The subsequent panel discussions focused on more general career advice, with the second bringing together representatives from BT, KPMG, and Microsoft to discuss the role of a traditional job and what students can do to be attractive to employers. All speakers recommended the need for travel and diverse experience, as well as strongly recommending learning a second language.
Following a brief pause as a heckler was escorted out, the final panel discussion brought Philippe Botteri of Accel Partners together with Nicolas Brusson, co-founder and COO of BlaBlaCar, to discuss how working life will change in the future. Botteri reflected on the mindset changes that need to take place for people, companies and governments. “There is no longer such a thing as a job for life” he said. “People will start to be contracted to help companies achieve missions, be they 3 months or 5 years long, and so social protection policy will have to adapt to deal with this”. Nappex agreed, pointing out that “the students here are likely to have 10 jobs in many careers over their working life. It is up to employers to make sure that every role benefits both the company and the employee”.

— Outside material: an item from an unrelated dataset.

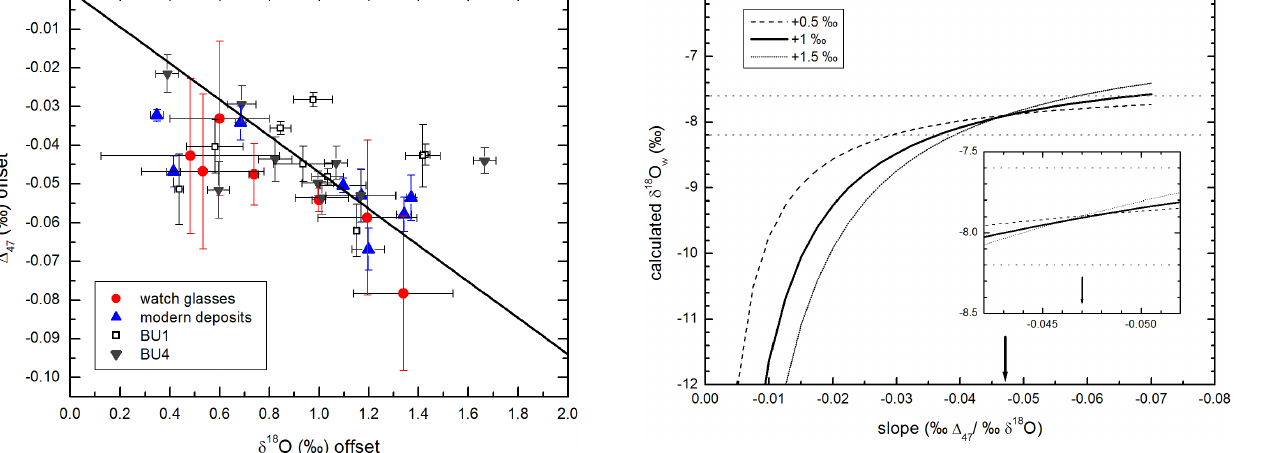
Fig. 2. 1 47 versus δ 18 O offsets for Holocene stalagmites BU1 and BU4 as well as modern speleothems (adapted from Kluge and Af- fek, 2012). The offsets of the Holocene BU1 and BU4 samples were calculated for illustration purposes assuming a constant drip-water δ 18 O value of − 7.9‰ and a constant temperature of 9.5 ◦ C (8.5 ◦ C for BU4-9). The straight line is the slope obtained from a linear fit of modern calcite precipitates (Fig. 1). Deviations of BU1 and BU4 samples from this line are likely due to slight deviations of the actual climatic parameters from the assumption of a constant temperature and drip-water δ 18 O value (see Supplement Sect. A3).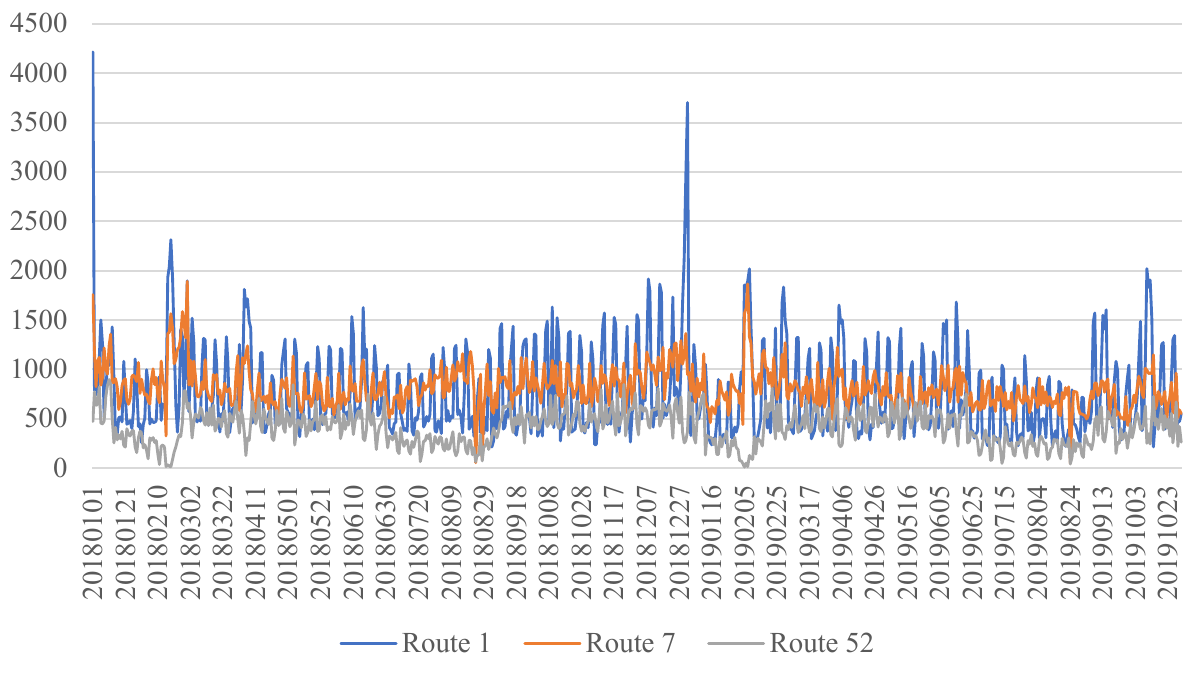
Figure 3. The number of passengers per day for the top three routes by week.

Finally, Ed Catmull, co-founder of Pixar Animation Studios, took to the stage to speak about his experiences and to offer some advice for current undergraduates. “Try to like everything. When I started in college, I highlighted all the course I wanted to take, and it worked out that it would have taken me 300 years to do them all” he admitted jokingly. “Try and have a broad knowledge of lots of things – history is a perfect example. Deep experience in one field is also a must, as it changes how you experience the world and how you apply yourself in it”. He also advised to pick a field where the frontier is close, and where your passion lies. “I managed to combine my two passions in Pixar – computer science and animation – and that is why I am still here today”.
It became quite clear that Catmull could relate to the audience, earning a round of applause for his commentary on the term “millennial”. “It’s an inappropriate concept”, he argued, “as the new generation are different, yes, but no more so than any child is from their parent. To say that you are dealing with ‘millennials’, to presume that a label like that tells you something about this group, that’s unhelpful and a disservice to those it tries to describe”. Finally, he spoke about the need for companies to encourage their employees to be creative and to try and remove the fear of failure. “The trick is” he closed with, “how do I encourage an atmosphere where people, such as the audience here tonight, will be able to do things I can’t even conceive of?”
Catmull was followed by the NASDAQ Bell ceremony and closing remarks from Paddy Cosgrave, marking the end of an enjoyable and informative evening.
Photos sourced from the Web Summit at https://www.flickr.com/photos/websummit/
Correction 9/10/15: Nicolas Brusson, co-founder and COO of BlaBlaCar was speaking at the event, not BlaBlaCar CTO Francis Nappez as previously reported.